_Task instructions:_ Your task is to copy the lines of the data below from the line holding "op=added; now=shelf; in_second=110,35,168,125" through the line holding "op=removed; was=stool; in_first=321,260,387,368", inclusive, exactly and with nothing added.

_Provided data:_
-------------------------
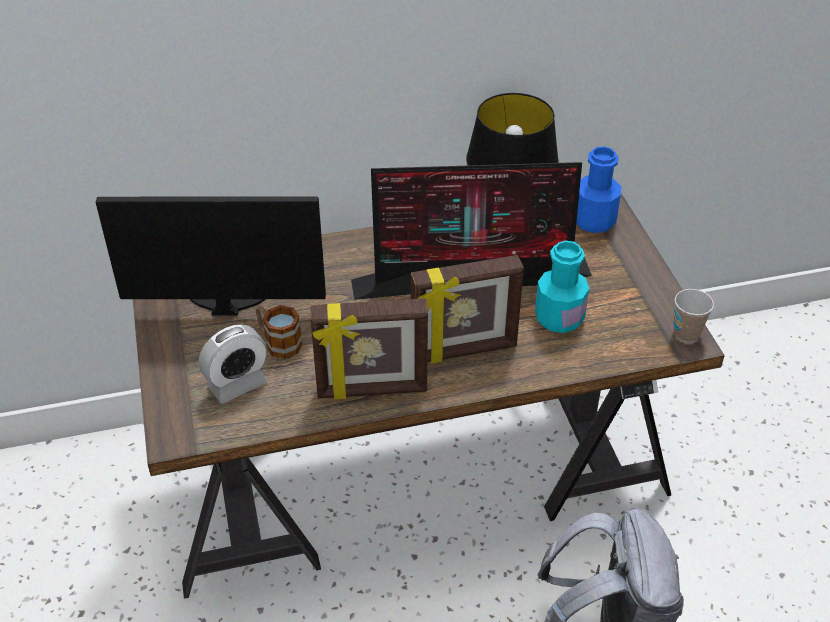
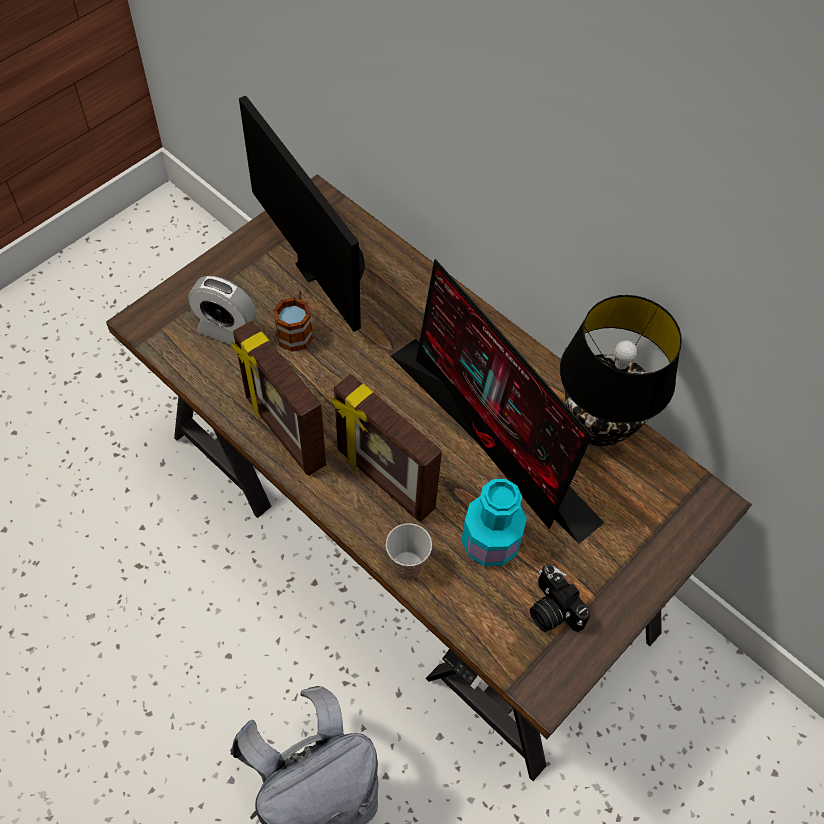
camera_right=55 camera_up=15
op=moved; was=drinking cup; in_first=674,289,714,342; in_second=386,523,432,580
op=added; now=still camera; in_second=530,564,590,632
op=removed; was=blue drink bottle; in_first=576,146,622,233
-------------------------
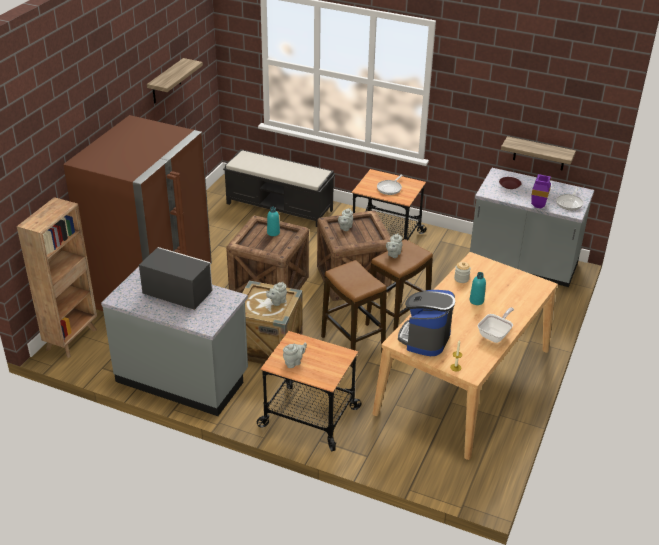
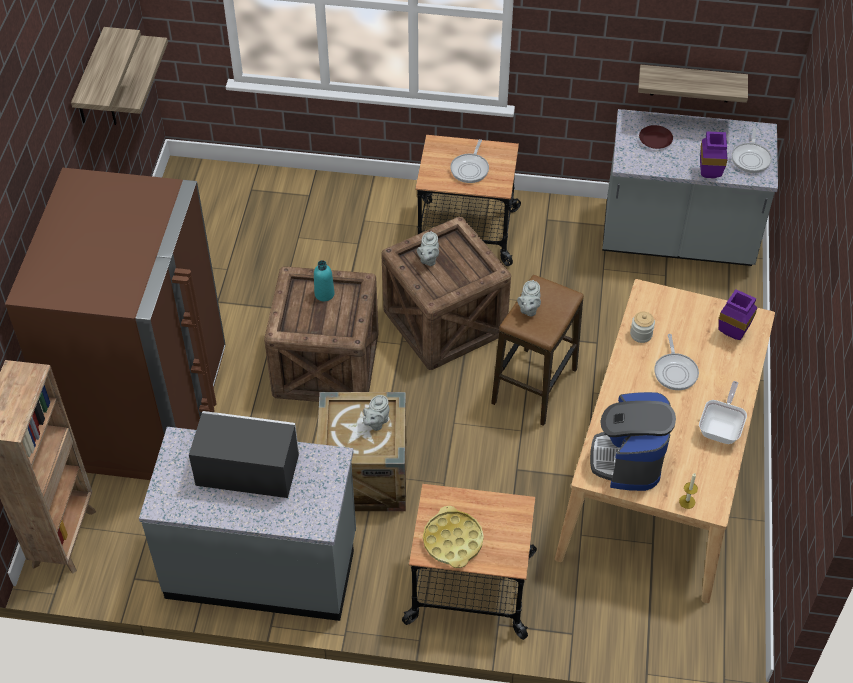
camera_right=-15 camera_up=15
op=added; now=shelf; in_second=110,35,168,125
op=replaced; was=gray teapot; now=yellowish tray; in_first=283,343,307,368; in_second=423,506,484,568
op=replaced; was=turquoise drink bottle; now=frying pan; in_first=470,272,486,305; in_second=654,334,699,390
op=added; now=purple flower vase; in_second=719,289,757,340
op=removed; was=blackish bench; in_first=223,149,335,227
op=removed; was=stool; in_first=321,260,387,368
-------------------------
_Result of this exercise:_
op=added; now=shelf; in_second=110,35,168,125
op=replaced; was=gray teapot; now=yellowish tray; in_first=283,343,307,368; in_second=423,506,484,568
op=replaced; was=turquoise drink bottle; now=frying pan; in_first=470,272,486,305; in_second=654,334,699,390
op=added; now=purple flower vase; in_second=719,289,757,340
op=removed; was=blackish bench; in_first=223,149,335,227
op=removed; was=stool; in_first=321,260,387,368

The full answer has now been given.